6. Usage, Extension, and Limitations
- Integration: FedDefender operates in Step 2 ("Local model train") of FL pipelines. No server-side code changes required. Delta updates sent to the server can be robustly aggregated as usual.
- Extensibility: To add a new attack or defense, subclass FedMLAttacker/FedMLDefender and implement the specific hook. Register the strategy in the module boolean selectors.
- Configuration: All components use a unified YAML configuration (attack/defense type, hyperparams).
- Limitations:
- FedDefender assumes a trusted server for correct aggregation.
- Designed for untargeted (not backdoor) poisoning; does not explicitly counter backdoors.
- Overhead is 1.5x–2x standard client update cost.
- Effectiveness degrades with attack rates >40%, or if hyperparameters are not carefully selected.

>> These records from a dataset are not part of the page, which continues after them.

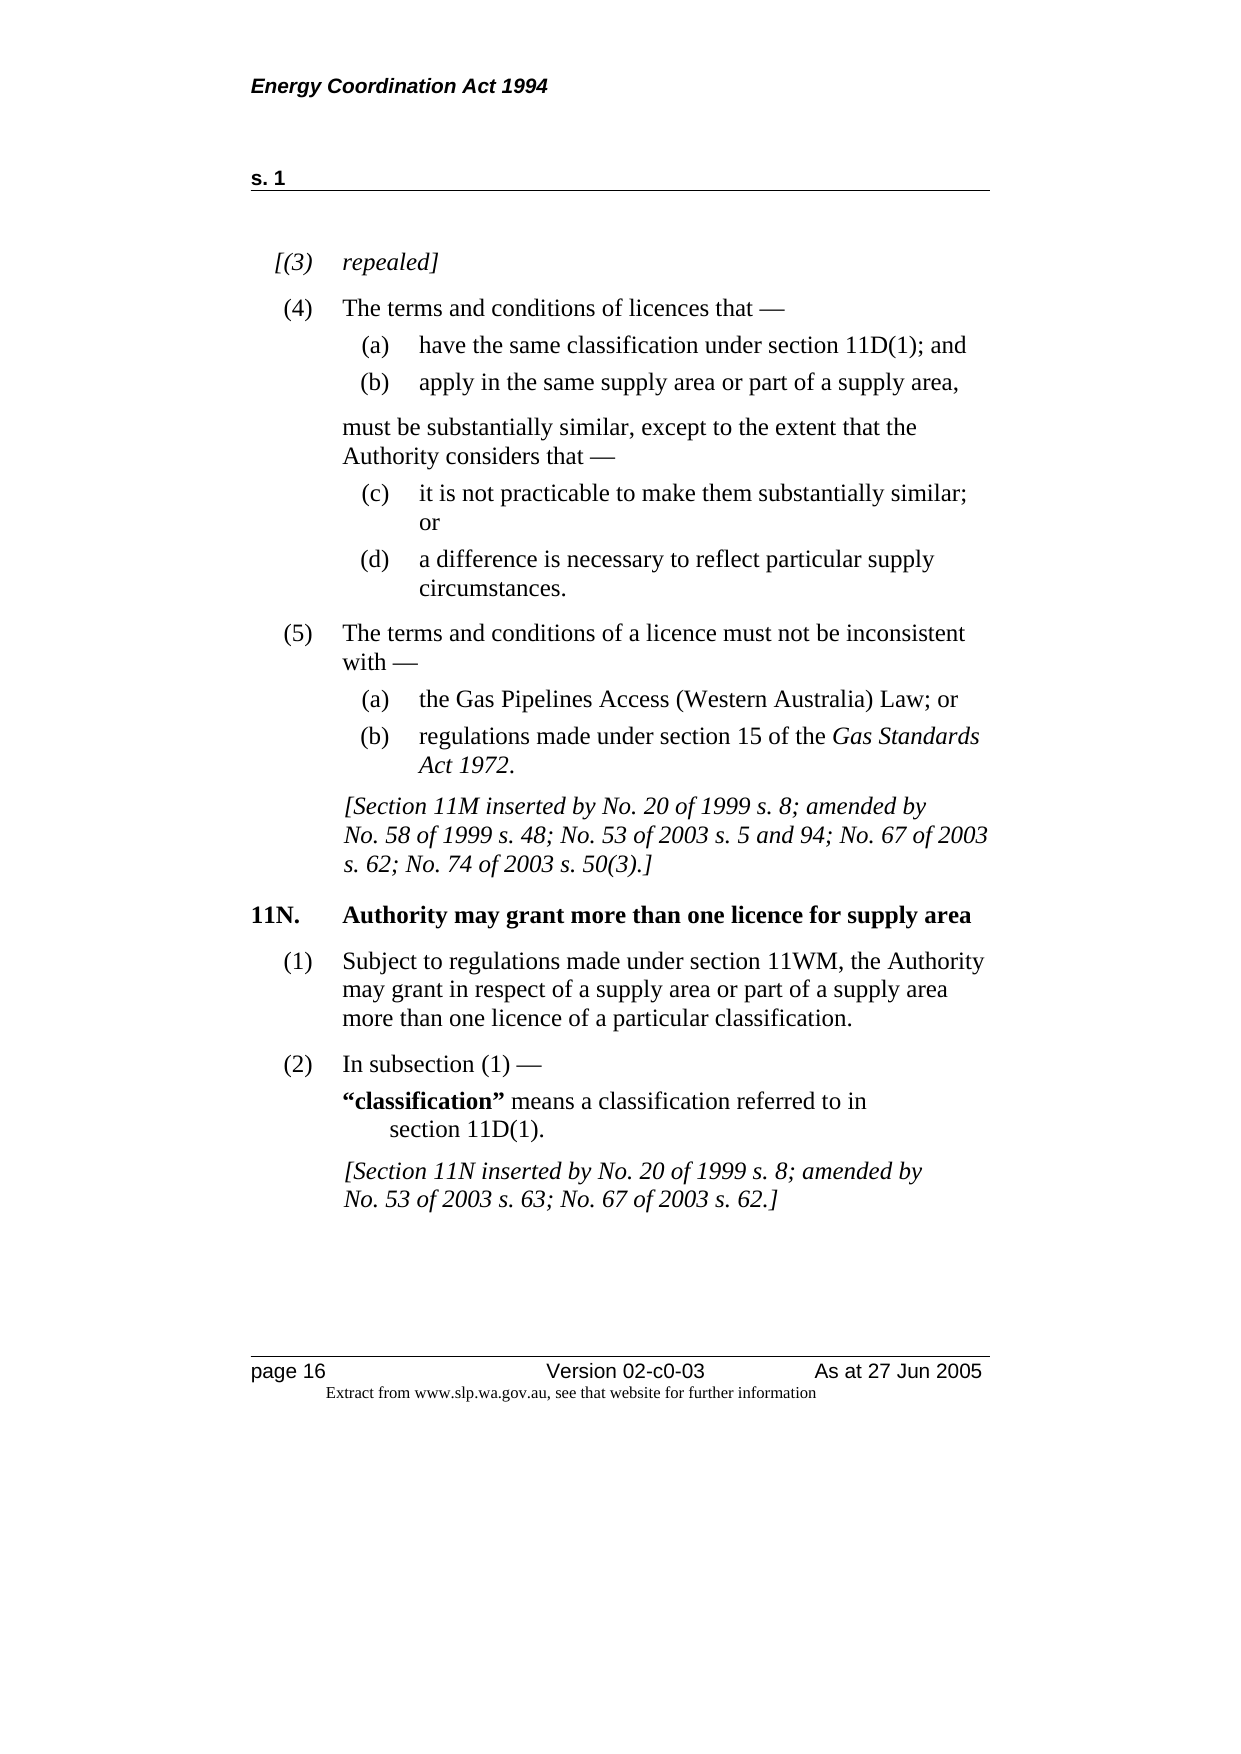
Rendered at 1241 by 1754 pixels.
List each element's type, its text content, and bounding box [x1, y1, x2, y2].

text [(3) repealed] [251, 247, 990, 276]
text (c) it is not practicable to make them substantially similar; or [251, 478, 990, 536]
text [Section 11M inserted by No. 20 of 1999 s. 8; amended by No. 58 of 1999 s. 48; No. 53 of 2003 s. 5 and 94; No. 67 of 2003 s. 62; No. 74 of 2003 s. 50(3).] [251, 791, 990, 877]
text (4) The terms and conditions of licences that — [251, 293, 990, 322]
text “classification” means a classification referred to in section 11D(1). [251, 1086, 990, 1143]
text (d) a difference is necessary to reflect particular supply circumstances. [251, 544, 990, 602]
subtitle 11N. Authority may grant more than one licence for supply area [251, 900, 990, 929]
text (2) In subsection (1) — [251, 1049, 990, 1077]
text must be substantially similar, except to the extent that the Authority considers that — [251, 412, 990, 470]
text (b) regulations made under section 15 of the Gas Standards Act 1972. [251, 721, 990, 779]
text (1) Subject to regulations made under section 11WM, the Authority may grant in respect of a supply area or part of a supply area more than one licence of a particular classification. [251, 946, 990, 1032]
text (b) apply in the same supply area or part of a supply area, [251, 367, 990, 396]
text (5) The terms and conditions of a licence must not be inconsistent with — [251, 618, 990, 676]
text [Section 11N inserted by No. 20 of 1999 s. 8; amended by No. 53 of 2003 s. 63; No. 67 of 2003 s. 62.] [251, 1156, 990, 1213]
text (a) have the same classification under section 11D(1); and [251, 330, 990, 359]
text (a) the Gas Pipelines Access (Western Australia) Law; or [251, 684, 990, 713]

- Benchmark usage: Initial validation recommended with small-scale settings and fixed seeds; scaling to hundreds of clients or LLMs advised only after validation and profiling.
7. Context and Impact
The modular attacker/defender paradigm enables reproducible evaluation of federated learning resilience, accelerates benchmarking of new attacks and defenses, and promotes composability for multi-layered security. By decoupling attack and defense from the FL core, frameworks such as FedMLSecurity facilitate easy adaptation to new models or system layouts, lowering the barrier for robust FL research. The introduction of client-side defense mechanisms such as FedDefender advances the field by offering plug-in robustness without the need for server-side modifications, complementing the previously server-centric defense ecosystem and providing empirical accuracy improvements against a range of threat scenarios (Park et al., 2023, Han et al., 2023).